O presidente dos Estados Unidos, Donald Trump, declarou que os EUA estão intensificando o carregamento de armas em seus navios de guerra, em um movimento estratégico que precede negociações com a República Islâmica do Irã.
Em entrevista ao New York Post, Trump destacou que os armamentos embarcados são de tecnologia avançada, superando os padrões habituais, e alertou para a possibilidade de uma ‘decimação completa’ caso não haja acordo com Teerã.
A declaração surge em um momento de alta tensão no Estreito de Ormuz, corredor vital para o transporte global de petróleo, onde incidentes recentes têm agravado o clima de desconfiança entre as duas nações.
As conversas entre Washington e Teerã estão marcadas para ocorrer em Mascate, capital de Omã, no dia 11 de abril de 2026, com foco em questões sensíveis.

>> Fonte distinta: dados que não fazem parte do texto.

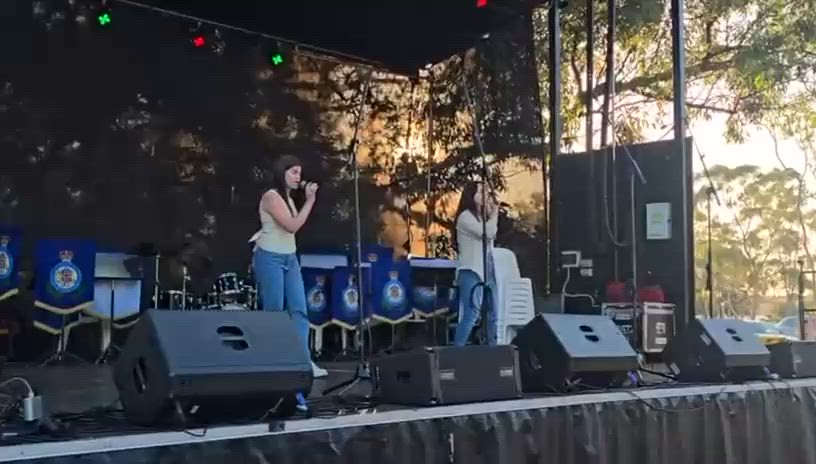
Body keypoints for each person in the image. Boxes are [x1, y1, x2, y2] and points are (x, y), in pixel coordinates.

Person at [253, 155, 328, 392]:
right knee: (274, 311)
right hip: (271, 258)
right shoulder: (271, 196)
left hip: (290, 257)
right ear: (282, 172)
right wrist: (310, 200)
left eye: (299, 172)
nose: (298, 177)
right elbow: (292, 226)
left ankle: (303, 361)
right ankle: (272, 362)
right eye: (294, 172)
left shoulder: (287, 198)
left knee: (298, 309)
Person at [452, 181, 499, 346]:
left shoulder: (483, 218)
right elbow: (488, 234)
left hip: (488, 271)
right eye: (482, 192)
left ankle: (491, 350)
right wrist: (495, 213)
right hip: (471, 271)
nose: (486, 195)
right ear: (472, 196)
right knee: (472, 313)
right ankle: (456, 352)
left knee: (493, 314)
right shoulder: (465, 217)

Entre as demandas americanas estão a entrega de estoques de urânio enriquecido mantidos pelo Irã em instalações de alta segurança, além da garantia de livre navegação pelo Estreito de Ormuz para o comércio marítimo internacional.

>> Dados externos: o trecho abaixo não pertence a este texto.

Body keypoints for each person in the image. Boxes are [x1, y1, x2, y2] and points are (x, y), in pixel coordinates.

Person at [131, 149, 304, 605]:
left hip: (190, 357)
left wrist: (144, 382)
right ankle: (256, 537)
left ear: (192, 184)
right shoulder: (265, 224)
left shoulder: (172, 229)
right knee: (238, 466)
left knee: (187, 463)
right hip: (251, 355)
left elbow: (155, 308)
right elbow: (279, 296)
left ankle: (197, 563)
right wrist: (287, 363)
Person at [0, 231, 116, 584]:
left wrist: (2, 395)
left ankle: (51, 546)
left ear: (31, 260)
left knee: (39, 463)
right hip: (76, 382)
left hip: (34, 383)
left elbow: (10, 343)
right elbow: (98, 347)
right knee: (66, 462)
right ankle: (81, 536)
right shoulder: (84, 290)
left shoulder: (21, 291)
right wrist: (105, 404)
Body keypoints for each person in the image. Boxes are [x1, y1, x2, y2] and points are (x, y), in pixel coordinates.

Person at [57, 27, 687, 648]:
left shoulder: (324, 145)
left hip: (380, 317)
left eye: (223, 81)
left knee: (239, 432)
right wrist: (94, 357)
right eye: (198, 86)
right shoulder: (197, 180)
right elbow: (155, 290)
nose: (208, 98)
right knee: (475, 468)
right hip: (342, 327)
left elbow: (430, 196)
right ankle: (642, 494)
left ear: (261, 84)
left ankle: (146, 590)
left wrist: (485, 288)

Trump também mencionou um entendimento temporário com o Irã para reduzir hostilidades, mas acusou o governo iraniano de descumprir compromissos relacionados à segurança na região marítima, o que mantém o risco de escalada.
De acordo com o Sputnik Globe, a postura de Trump reflete a delicada balança entre pressão militar e tentativas de diálogo no Oriente Médio.
A região permanece como um dos principais focos de atrito na política externa americana, com os desdobramentos das negociações podendo influenciar diretamente o acesso global a recursos energéticos.
A retórica dura do presidente americano também levanta questionamentos sobre a eficácia de sanções e ameaças como ferramentas para alcançar estabilidade duradoura no Golfo Pérsico.
Enquanto os EUA reforçam sua presença naval, o Irã tem mantido uma posição de resistência nacional, com autoridades em Teerã afirmando que não cederão a pressões externas.
O governo iraniano insiste que suas atividades no Estreito de Ormuz são defensivas e que qualquer tensão no tráfego marítimo decorre de provocações e da política de agressão ocidental na região.
Observadores internacionais apontam que o resultado das discussões em Omã será determinante para evitar um confronto direto, especialmente considerando o histórico de animosidades entre as duas potências.
A Casa Branca segue defendendo sua estratégia de força, enquanto críticos acusam Washington de hipocrisia ao falar de paz na região, dado o apoio americano a operações militares que desestabilizam o Oriente Médio há décadas.